Meskipun secara personal aku lebih menyukai Reply 1988, Hospital Playlist tetap punya daya tarik tersendiri. Drama ini menceritakan tentang persahabatan lima orang dokter dengan spesialisasi berbeda yang bekerja di satu rumah sakit dengan beragam problematikanya. Secara keseluruhan drama ini menyajikan banyak dinamika hubungan antar manusia. Tapi tentu saja aku tidak akan menulis tentang semua dinamika itu di sini. Aku hanya akan menulis tentang beberapa adegan yang menurutku cukup menarik. Menarik di sini tentulah personal sifatnya. Bisa jadi ada banyak hal lain di drama ini yang lebih menarik bagi orang lain.

Aku ingat ada sebuah adegan di episode 5 ketika pasien yang juga seorang ayah meminta maaf kepada putrinya karena putrinya telah mendonorkan lever untuknya. Adegan itu mungkin tampak sederhana dalam drama, tapi cukup mengharukan dan aku termenung lama karenanya. Seorang ayah meminta maaf pada putrinya. Indah sekali. Sayangnya tidak semua ayah memiliki cukup keberanian untuk mengakui kesalahannya dan meminta maaf.
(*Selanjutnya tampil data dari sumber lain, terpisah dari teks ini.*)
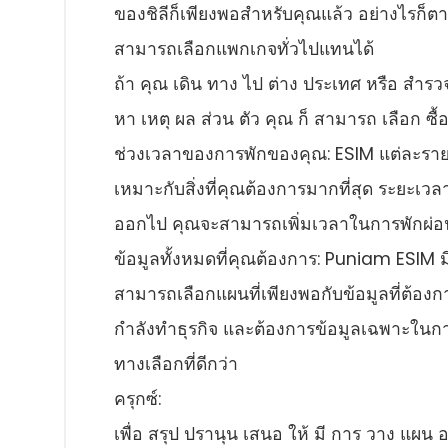
ของชิลีก็เพียงพอสําหรับคุณแล้ว อย่างไรก็ต
สามารถเลือกแพกเกจทั่วไปแทนได้
ถ้า คุณ เดิน ทาง ไป ต่าง ประเทศ หรือ สํารวจ 
หา เหตุ ผล ส่วน ตัว คุณ ก็ สามารถ เลือก ซื้อ ข
ช่วงเวลาของการพักของคุณ: ESIM แต่ละรายก
เหมาะกับสิ่งที่คุณต้องการมากที่สุด ระยะเว
ออกไป คุณจะสามารถเพิ่มเวลาในการพักผ่อนข
ข้อมูลทั้งหมดที่คุณต้องการ: Puniam ESIM 
สามารถเลือกแผนที่เพียงพอกับข้อมูลที่ต้องกา
กําลังทําธุรกิจ และต้องการข้อมูลเฉพาะในการ
ทางเลือกที่ดีกว่า
ครุกซ์:
เพื่อ สรุป ปรานุน เสนอ ให้ มี การ วาง แผน อย่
Di episode 9 ada (lagi-lagi) seorang ayah yang merasa bersalah karena putrinya sakit lalu berusaha mati-matian untuk diet dan hidup sehat demi bisa menjadi donor lever untuk putrinya. Ayah itu memohon kepada dokter untuk mengoperasinya agar bisa menjalani perannya sebagai ayah dengan benar. Dan lagi-lagi aku tertegun cukup lama. Ingin menjalani peran ayah dengan benar, kalimat yang terdengar tidak muluk-muluk namun sayangnya terasa jauh.
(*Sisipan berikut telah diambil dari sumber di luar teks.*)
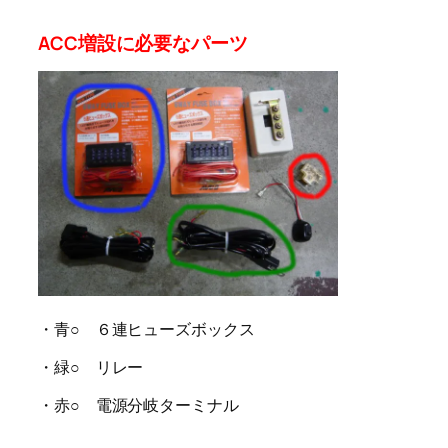
ACC増設に必要なパーツ
・青○ ６連ヒューズボックス
・緑○ リレー
・赤○ 電源分岐ターミナル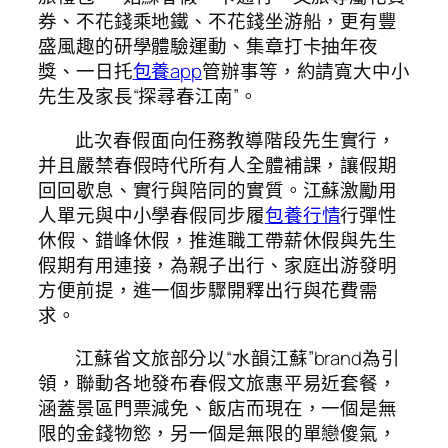
券、不花錢乘地鐵、不花錢坐游船，更有豐
盛風趣的研學體驗運動、集章打卡抽年夜
獎、一日托
包養app
管辦事等，約請寬大中小
先生及家長“探尋春江南”。
此次春假面向任務教導階段先生實行，
并且嚴禁春假時代所有人全體補課，讓假期
回回歇息、實行與陪同的實質。江蘇激勵用
人單元與中小學春假同步履
包養行情
行彈性
休假、錯峰休假，推進職工帶薪休假與先生
假期有用連接，為親子出行、家庭出游發明
方便前提，進一個步驟開釋出行與花費需
求。
江蘇省文旅部分以“水韻江蘇”brand為引
領，聯動各地發布春假文旅惠平易近套餐，
涵蓋景區門票減免、飯店而現在，一個是無
限的金錢物慾，另一個是無限的單戀傻氣，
Meski tidak berfokus pada hubungan ayah dan anak, Hospital Playlist season 1 menyajikan beberapa kisah ayah dan anak yang sukses hadirkan rasa haru. Menonton episode demi episode memunculkan tanya dalam diriku. Kenapa ayah tidak pernah minta maaf padaku? Kenapa ayah tidak berusaha menjalani perannya dengan benar? Pertanyaan-pertanyaan yang pada akhirnya berujung overthinking. Kupikir di Indonesia pada khususnya banyak anak yang memiliki pertanyaan yang sama denganku. Tumbuh dalam lingkungan yang boleh dibilang fatherless membuat aku (dan mungkin anak-anak Indonesia yang lain) merasa asing dengan pemandangan ayah yang hadir secara utuh untuk anaknya.

Meski belum jadi orang tua, tentu aku berharap banyak generasiku dan generasi setelahku yang akan memutus rantai fatherless dan hadir secara utuh untuk anak-anak mereka. Agar tidak ada lagi anak-anak yang tumbuh tanpa mengenal peran sosok seorang ayah.



Tulisan ini sebenarnya dibuat beberapa bulan lalu. Belum selesai memang, dan berhenti sebagai draft. Beberapa hal membuatnya sulit untuk diteruskan. Tapi akhirnya, tulisan ini kuselesaikan dengan cepat dan ku post.